▶ _WHAT YOU NEED TO DO_
• 1. In the article on doctor visits, copy the stretch from "CB smallThe office" through "visit goes smoothly.".
• 2. Answer these questions using the article on doctor visits:
(a) For the doctor, what does coming to the meeting prepared in advance involve?
(b) What three things should a patient clearly understand when arriving for the appointment?
(c) What request does the article give as a mistake to open the office visit with?

▶ _TEXT SECTION_
CB smallThe office encounter with a doctor can be a turning point in a person’s life. At 1pm you consider yourself a healthy person – concerned about children, mortgage, or your golf game – but by 2pm, a new diagnosis, disease, or novel problem requires your attention.

What happened between 1pm and 2pm? An appointment with your doctor took place.

During an office visit, you often have several important discussions with your doctor and other health staff. A visit can be a life-changing event, but patients and doctors can do several things to ensure a visit goes smoothly.

Preparing in Advance

For both patient and doctor, it is important to come to the meeting prepared in advance. For the doctor, this means reading the past medical record and becoming familiar with information that may have been forwarded from other physicians. For the patient “being prepared” means coming to the appointment with a clear understanding of the following:

  1. Purpose of the visit
  2. What information you want to convey
  3. What you want to learn

For the office visit to achieve your goals, preparing an organized written list in advance is useful. An organized, written account helps the doctor (and you) so that you do not forget issues of importance and find yourself calling the office later to relay other details. This list should include:

  1. All current medications and doses
  2. A summary of past major medical events – by relevance to current visit or listed chronologically
  3. An outline of the current complaint (What is the exact complaint? When did it start? How often does it occur? Is it ongoing?)
  4. Any other issues of importance

What to Avoid

It is important to come prepared for your discussion with your doctor, but at the same time, it is also important to avoid certain statements. For example, it is a mistake to begin the office visit by telling the doctor that you need “a different medication to treat angina.” This lets the doctor “off the hook” and presents the busy physician with the opportunity to simply take your word for it, prescribe a new antianginal medication, and be done with the visit. The patient should aim to describe the symptom or complaint in his own words without attaching a medical label or diagnosis. Let the doctor do his own work and figure this out by asking more questions and probing the history for clues.

The patient must also avoid perpetuating possible errors of past doctors. This is especially important when meeting a new doctor for a consultation. A new symptom and/or consultation requires an open mind. With this approach, you engage the doctor to evaluate your unique complaints and circumstances and thereby help assure that you will receive better medical care.

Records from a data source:
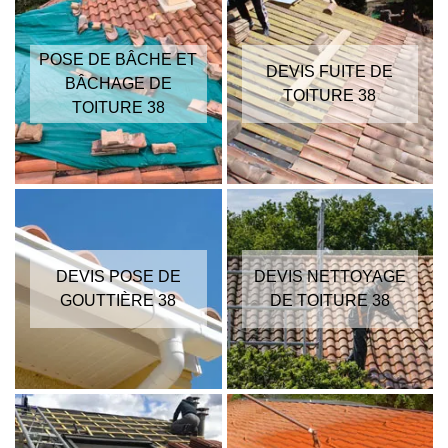
POSE DE BÂCHE ET
DEVIS FUITE DE
BÂCHAGE DE
TOITURE 38
TOITURE 38
DEVIS POSE DE
DEVIS NETTOYAGE
GOUTTIÈRE 38
DE TOITURE 38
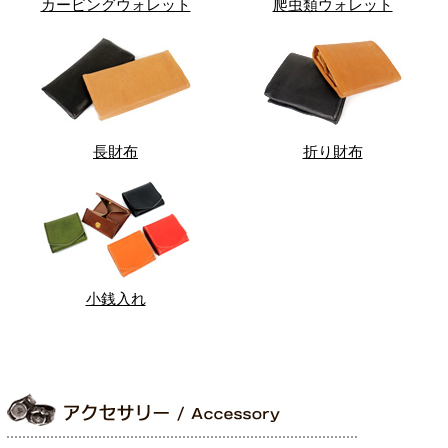
カービングウォレット
爬虫類ウォレット
長財布
折り財布
小銭入れ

▶ _NUMBERED ANSWERS_
• 1.
CB smallThe office encounter with a doctor can be a turning point in a person’s life. At 1pm you consider yourself a healthy person – concerned about children, mortgage, or your golf game – but by 2pm, a new diagnosis, disease, or novel problem requires your attention.

What happened between 1pm and 2pm? An appointment with your doctor took place.

During an office visit, you often have several important discussions with your doctor and other health staff. A visit can be a life-changing event, but patients and doctors can do several things to ensure a visit goes smoothly.

• 2.
(a) Reading the past medical record and becoming familiar with information that may have been forwarded from other physicians.
(b) The purpose of the visit, what information the patient wants to convey, and what the patient wants to learn.
(c) Telling the doctor that you need "a different medication to treat angina."